__Text provided__.
Event cameras have gained popularity in computer vision and robotics for applications such as object detection [1], image enhancement [2], and motion estimation [3, 4]. As a bio-inspired visual sensor, the event camera has an underlying asynchronous trigger mechanism where the illumination intensity variety of the scenario is independently recorded in a per-pixel manner. Benefiting from this special mechanism, event cameras gain prominent performance improvements to conventional cameras, such as low power consumption, low latency, HDR, high-temporal resolution, etc [5]. Intuitively, it means that event cameras has potential in motion estimation of high-speed and HDR scenarios. However, the discrete-time estimation framework adopted in event-based VIO systems greatly hinders the potential of event cameras as illustrated in [6].
Continuous-time estimation methods have been proposed to deal with foregoing drawbacks of event-based VIO systems. For these methods, a continuous-time trajectory is firstly defined with splines or kinematic assumptions, and then employed to build the measurement residuals. As the continuous-time trajectory have valid definitions at arbitrary timestamps, it naturally has the capacity of inferring the motion trajectory from totally asynchronous measurements and sensors. Among them, the Gaussian Process (GP) based methods have gained great interests of researchers for its clearer physical meaning. Although previous researchers have proposed to leverage GP-based methods to infer the SE(3) trajectory for event-based VIOs, existing methods still struggle to address the aforementioned challenges. With the introduction of GP-based methods, various inertial fusion schemes combining event cameras and IMUs have emerged. Thus, the interesting question is: which is the best fusion scheme for event-based VIO?

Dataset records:
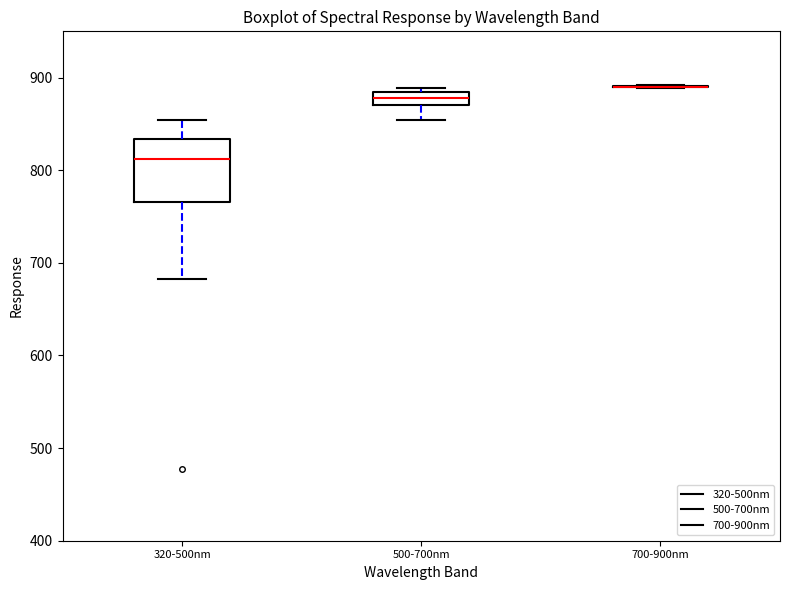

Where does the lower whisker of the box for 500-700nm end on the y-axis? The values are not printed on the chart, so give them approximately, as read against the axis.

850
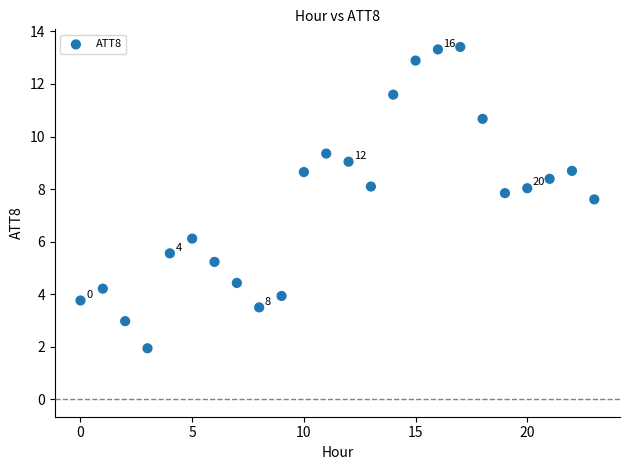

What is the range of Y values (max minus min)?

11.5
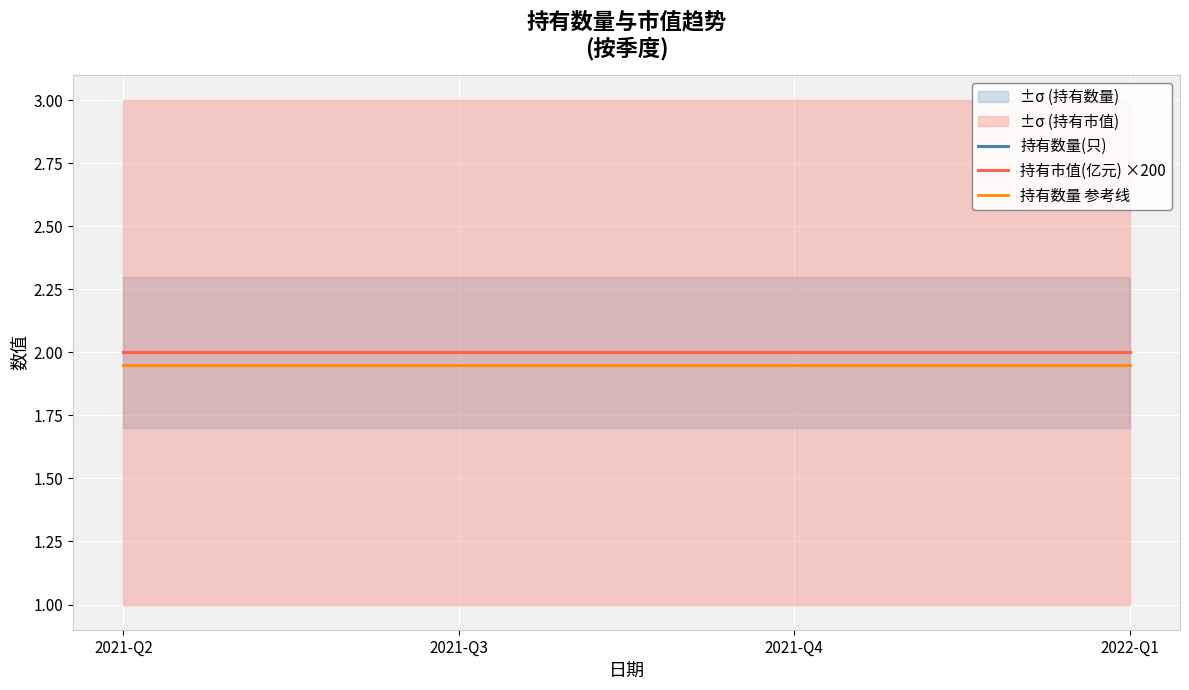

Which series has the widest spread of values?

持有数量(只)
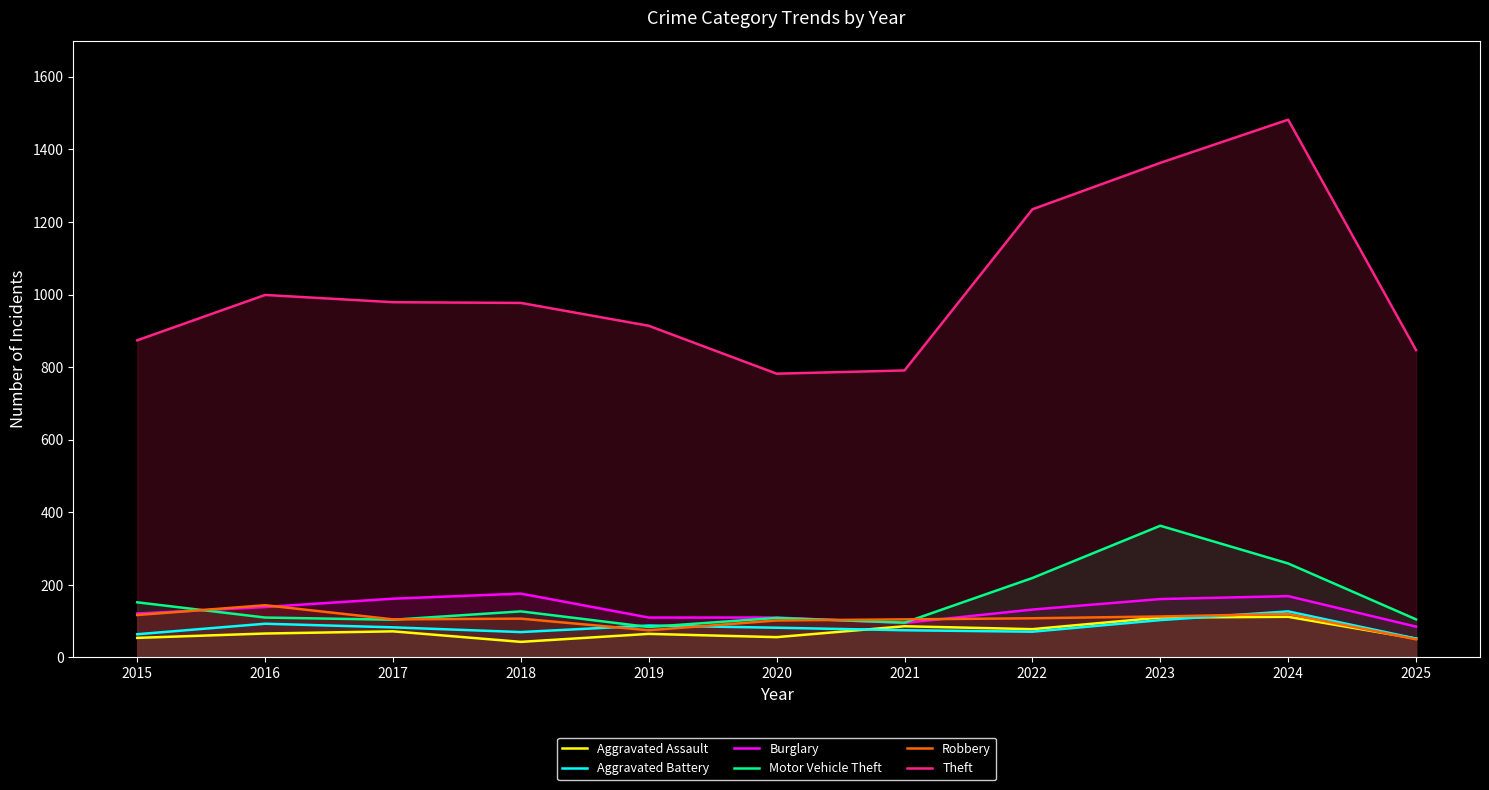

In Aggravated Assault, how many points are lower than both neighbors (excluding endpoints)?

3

__Activity 1__.
According to the passage on event cameras, why have Gaussian Process based methods drawn great interest from researchers?
__Activity 2__.
For each statement, say whether it agrees with the passage on event cameras, and quote the words that decide it.
(a) An event camera records changes in illumination intensity independently for each pixel.
(b) A continuous-time trajectory is defined only at the timestamps of camera frames.
(c) Existing GP-based methods have fully resolved the challenges facing event-based VIO.
__Activity 3__.
Carry the passage on event cameras forward from its final sentence.

__Task output 1__.
They have a clearer physical meaning.

__Task output 2__.
(a) Yes: "the illumination intensity variety of the scenario is independently recorded in a per-pixel manner"
(b) No: "the continuous-time trajectory have valid definitions at arbitrary timestamps"
(c) No: "existing methods still struggle to address the aforementioned challenges"

__Task output 3__.
In this paper, we suggest an Asynchronous Event-Inertial Odometry (AsynEIO) system to improve the performance in challenging cases and comprehensively assess the reasonable inertial schemes. This study significantly builds on our previous conference publication [7] by developing a purely event-based frontend and introducing new inertial fusion schemes. The proposed AsynEIO utilizes a fully asynchronous fusion pipeline based on GP regression to improve the estimation performance in HDR and high-speed environments. Two main types of GP-based inertial fusion methods are integrated into the system to permit to fuse incompatible frequencies or asynchronous inertial measurements (i.e., GP-inertial Factor (GPIF) and GP-preintegration (GPP)), as depicted in Fig. 1. The GPIF is specifically designed for GP-based continuous-time methods to avoid the need for integrating raw measurements. We achieve this objective by leveraging a White Noise on Jerk (WNOJ) motion prior and investigating the underlying relationship between the differential SE(3) state variables and raw inertial measurements. Instead, the GPP infers data-driven GP models from real-time inertial measurements and generate a series of latent states to replace the motion prior in GPIF. Inspired by GPIF, we further extend the conventional discrete preintegration (Preint) to develop a new GP-based inertial factor, referred to as ExtPreint, where new residuals are directly incorporated into the GP trajectory. We fairly compare the performance of these inertial fusion methods under the unified event-inertial pipeline. Eventually, we conduct experiments on both public datasets and own-collected event-inertial sequences to demonstrate the advantages of the proposal with respect to the state-of-the-art. In summary, the main contributions of this article are as follows:
-
1.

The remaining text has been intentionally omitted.